Talking about BIG topics with elders may be a new practice for you. Take it slowly. Notice when openings arise. Take opportunities to talk about Aging, Truth, Beauty, Love, Nature, Courage, and Strength. Talking about the weather can lead to talking about Nature. Commenting on a flower in a vase can bring forth a discussion of Beauty. Seeing an image of a young person and an older person, known or not, can result in a conversation about Aging. From simple starting points, discussions of surprising depth may emerge. We get to know each other more intimately, increasing the likelihood that the essence of the frail elder will really be seen.
It is okay if you ask simple, deep questions, and don’t get a much of a response. What you are doing by asking is giving the frail elder a moment to pause and consider. You are treating them with respect and dignity. The practice is a process. Over the long haul, it can lead to moments of essence-sharing.
Another way to offer opportunities for spiritual growth is to include rituals in the day: how do you greet the frail elder when you first see them? Is there a predictable order to the time you share? Small, simple gestures are powerful connectors to our essence.

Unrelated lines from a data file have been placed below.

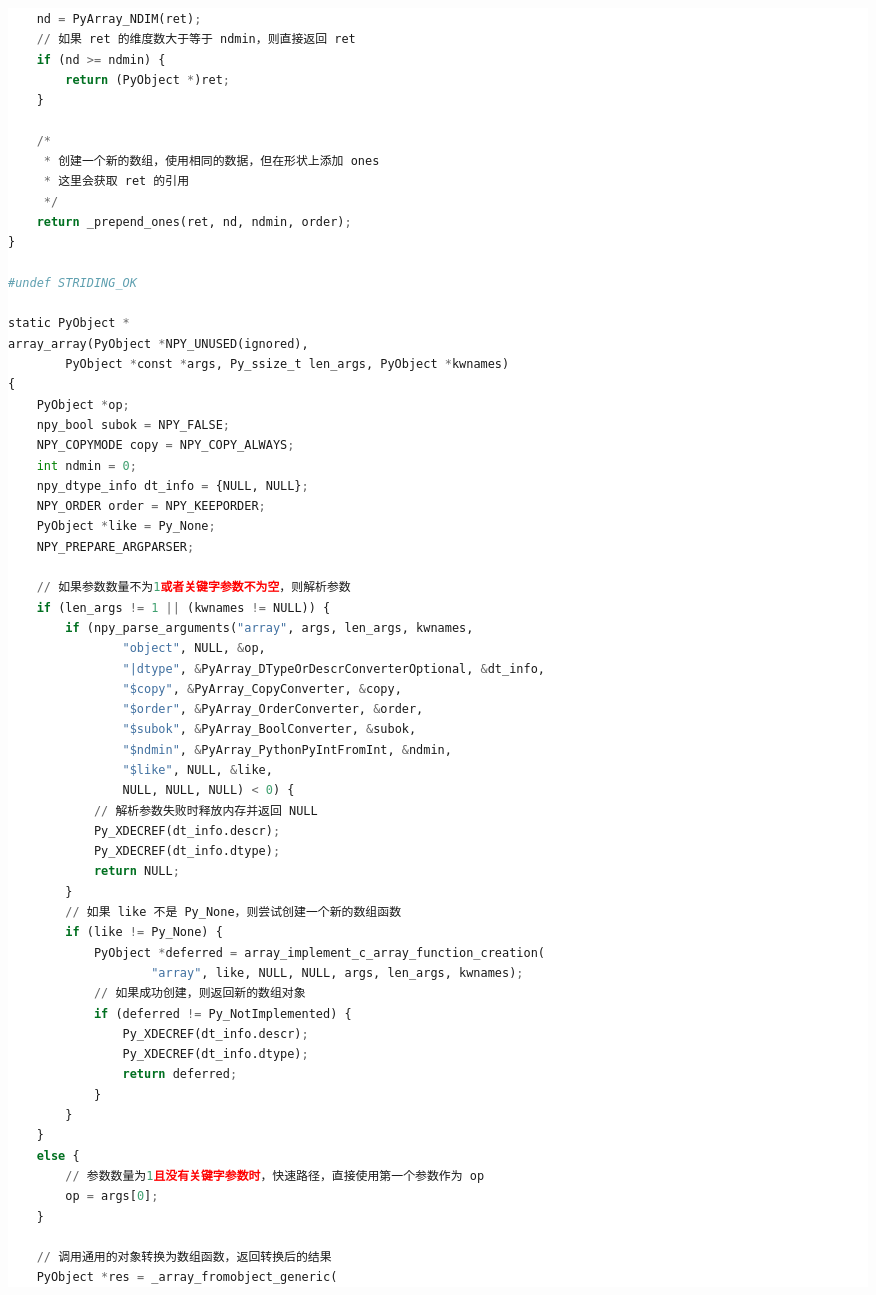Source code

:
 ```py
    nd = PyArray_NDIM(ret);
    // 如果 ret 的维度数大于等于 ndmin，则直接返回 ret
    if (nd >= ndmin) {
        return (PyObject *)ret;
    }

    /*
     * 创建一个新的数组，使用相同的数据，但在形状上添加 ones
     * 这里会获取 ret 的引用
     */
    return _prepend_ones(ret, nd, ndmin, order);
}

#undef STRIDING_OK

static PyObject *
array_array(PyObject *NPY_UNUSED(ignored),
        PyObject *const *args, Py_ssize_t len_args, PyObject *kwnames)
{
    PyObject *op;
    npy_bool subok = NPY_FALSE;
    NPY_COPYMODE copy = NPY_COPY_ALWAYS;
    int ndmin = 0;
    npy_dtype_info dt_info = {NULL, NULL};
    NPY_ORDER order = NPY_KEEPORDER;
    PyObject *like = Py_None;
    NPY_PREPARE_ARGPARSER;

    // 如果参数数量不为1或者关键字参数不为空，则解析参数
    if (len_args != 1 || (kwnames != NULL)) {
        if (npy_parse_arguments("array", args, len_args, kwnames,
                "object", NULL, &op,
                "|dtype", &PyArray_DTypeOrDescrConverterOptional, &dt_info,
                "$copy", &PyArray_CopyConverter, &copy,
                "$order", &PyArray_OrderConverter, &order,
                "$subok", &PyArray_BoolConverter, &subok,
                "$ndmin", &PyArray_PythonPyIntFromInt, &ndmin,
                "$like", NULL, &like,
                NULL, NULL, NULL) < 0) {
            // 解析参数失败时释放内存并返回 NULL
            Py_XDECREF(dt_info.descr);
            Py_XDECREF(dt_info.dtype);
            return NULL;
        }
        // 如果 like 不是 Py_None，则尝试创建一个新的数组函数
        if (like != Py_None) {
            PyObject *deferred = array_implement_c_array_function_creation(
                    "array", like, NULL, NULL, args, len_args, kwnames);
            // 如果成功创建，则返回新的数组对象
            if (deferred != Py_NotImplemented) {
                Py_XDECREF(dt_info.descr);
                Py_XDECREF(dt_info.dtype);
                return deferred;
            }
        }
    }
    else {
        // 参数数量为1且没有关键字参数时，快速路径，直接使用第一个参数作为 op
        op = args[0];
    }

    // 调用通用的对象转换为数组函数，返回转换后的结果
    PyObject *res = _array_fromobject_generic(
```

Admiring an object in the room, sitting down to a cup of tea or coffee and acknowledging the cup’s warmth, or simply pausing and looking out the window together can be a ritual—and a moment of pause when you both have time to appreciate being together.
Mindful silence can be a ritual. Not the kind of quiet that comes when people are just spacing out—but moments of MINDFUL silence. You can say, “Let’s be quiet for one minute. Close your eyes. Be quiet and feel the sense of well-being that is moving through your body.” Or you can encourage them to focus on the love in each of our hearts, starting with love for ourselves and then moving that out to include others. We can send love to those we know and those we don’t know. By doing so we help expand a frail elder’s and our own sense of their world.
PRINCIPLES UNDERLYING SPIRIT-CENTERED CARE
Underlying the practices mentioned above are the following principles of Spirit-Centered Care:
Working for our own essence and recognizing the essence of others;
we are all equal;
our roles in life can and do change;
and that deep listening is hugely important to understand one’s own and another’s essence.
The conscious recognition and honoring of one’s own essence and that of others can inspire, motivate and propel everyone practicing The Elderwise Way. Spirit-centered care is not clinical. It is human. Respect is felt in all interactions in subtle and important ways. We help participants understand that, in their core, whatever their intellectual losses, they are not less than they were before. Being valued in this way is internalized—it is something felt. When treated with dignity, frail elders may sit up a little straighter and express themselves with more confidence as they speak.
By acknowledging the essence of each person and treating them with a deep respect, people are drawn out of their isolation and feel free to express themselves as fully as possible. The opportunities to create moments that touch the heart and open the doors to our deeper selves are limitless.